Aufwühlende und betörende Klänge - Ulrich Roman Murtfeld begeistert mit seinem Konzert im Münzhof

Trotz kammermusikalischer Highlights in Friedrichshafen und Tettnang hat sich der Münzhof am Samstag bei Ulrich Roman Murtfelds Klavierabend sehr gut gefüllt. Das Publikum schätzt diesen Pianisten und hat die angebotenen "Harmonies du soir" genossen.

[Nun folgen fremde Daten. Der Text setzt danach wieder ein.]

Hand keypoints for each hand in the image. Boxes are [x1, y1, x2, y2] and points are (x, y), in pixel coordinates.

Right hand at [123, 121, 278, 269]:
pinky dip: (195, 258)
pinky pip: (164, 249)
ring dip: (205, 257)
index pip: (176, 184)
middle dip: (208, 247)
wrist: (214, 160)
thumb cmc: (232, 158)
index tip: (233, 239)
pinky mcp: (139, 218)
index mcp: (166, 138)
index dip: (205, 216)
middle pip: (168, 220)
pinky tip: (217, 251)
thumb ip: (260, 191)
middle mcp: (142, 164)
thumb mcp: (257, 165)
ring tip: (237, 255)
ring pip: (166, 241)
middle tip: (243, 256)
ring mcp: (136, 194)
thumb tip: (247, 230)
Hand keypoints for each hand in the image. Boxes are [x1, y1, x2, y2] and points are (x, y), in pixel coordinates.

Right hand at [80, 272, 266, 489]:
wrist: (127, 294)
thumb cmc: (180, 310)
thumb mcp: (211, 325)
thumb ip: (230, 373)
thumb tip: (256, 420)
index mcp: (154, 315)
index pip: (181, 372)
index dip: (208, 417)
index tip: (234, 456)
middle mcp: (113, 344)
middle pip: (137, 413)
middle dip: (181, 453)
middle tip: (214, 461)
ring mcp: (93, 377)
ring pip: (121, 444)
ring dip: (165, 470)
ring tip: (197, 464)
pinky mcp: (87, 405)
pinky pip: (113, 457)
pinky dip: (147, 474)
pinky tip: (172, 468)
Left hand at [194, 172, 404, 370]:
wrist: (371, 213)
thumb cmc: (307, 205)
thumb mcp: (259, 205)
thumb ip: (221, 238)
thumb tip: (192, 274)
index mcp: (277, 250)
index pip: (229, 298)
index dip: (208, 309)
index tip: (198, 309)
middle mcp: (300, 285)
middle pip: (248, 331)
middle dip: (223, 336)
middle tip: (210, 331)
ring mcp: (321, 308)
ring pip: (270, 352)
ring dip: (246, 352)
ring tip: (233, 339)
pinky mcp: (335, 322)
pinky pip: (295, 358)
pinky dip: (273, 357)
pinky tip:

Atemlose Stille herrscht, als Murtfeld die Bühne betritt und rasch zu spielen beginnt. Schon die ersten Takte verraten seine intensive Auseinandersetzung mit Beethovens Sonate Nr. 8 c-moll, der "Pathétique", jenem Werk, das ergreifend Beethoens Leiden und Aufbegehren gegen die Taubheit ausdrückt. Murtfeld macht die schicksalhafte Ergebung wie die schwebende Schönheit hörbar. Das Publikum ist voll dabei, erlebt die Interpretation durch einen reifen Pianisten. Hier geht es nicht um perfekt Technik - die ist selbstverständlich -, hier geht es um die Stimmung, die Gefühle, die die Noten transportieren und doch anderswo nicht immer so greifbar werden. Murtfeld dient dem Werk, gestaltet ganz bewusst bis ind die Wechsel der Tempi oder die Pausen zwischen den Tönen. Begeisternd ist hier wie auch später bei Claude Debussy sein weicher Anschlag. Der Pianist blickt auf die Tasten, könnte die Augen geschlossen halten, so eins ist er mit dem Werk und seiner die Zuhörer überzeugenden Interpretation. Beim betörend gesanglichen Adagio wünschte man sich, den besonders warmen, neuen Steinway-Flügel im Schloss zu hören. Doch Murtfeld holt so viel aus dem älteren Flügel im Münzhof heraus, bringt ihn zum Klingen, dass es eine Freude ist. Das Einzige, was etwas stört, ist der unruhige Bühnenvorhang, zwar ein Domes, aber ablenkend.

Kunstvolle Figuren lässt der Pianist in Schumanns anmutiger Arabeske op. 18 entstehen, flink eilen die Finger über die Tasten, verharren für einen Moment, dann perlen wieder verführerisch die Töne. Die Nähe zur Romantik ist bei den ausgewählten Préludes noch spürbar, mehr noch, dass wir hier im Impressionismus sind. Leidenschaftlich erklingen die "Puerta del vino", mit stiller Empfindung die "'Bruyères", geheimnisvoll das Mondlicht über der "Terrasse des audiences" und als vielfarbig sprühendes Feuerwerk die "Feux d'artifice".

Aufwühlend und wieder zur Ruhe zurückkehrend sind zuletzt die Werke von Franz Liszt. In Gedankenfetzen evozieren die "Harmonies du soir" aus den "Études d'exécution transcendante" die dankbaren Gefühle am Abend. Gefühle, die zur großen Brandung werden und im verklärenden Ausgang wieder leise verebben. Dramatisch verstörend folgt zuletzt Liszts Fantasie "Après une lecture de Dante", der visionäre Höllentanz gequälter Kreaturen wie die poetische Ahnung von Liebe in der Episode der Francesca da Rimini aus der Divina Commedia. Träumerisch erklingt nach herzlichem Applaus und Bravorufen die kostbare Romanze in F-Dur von Brahms als Geschenk des Pianisten an sein Publikum.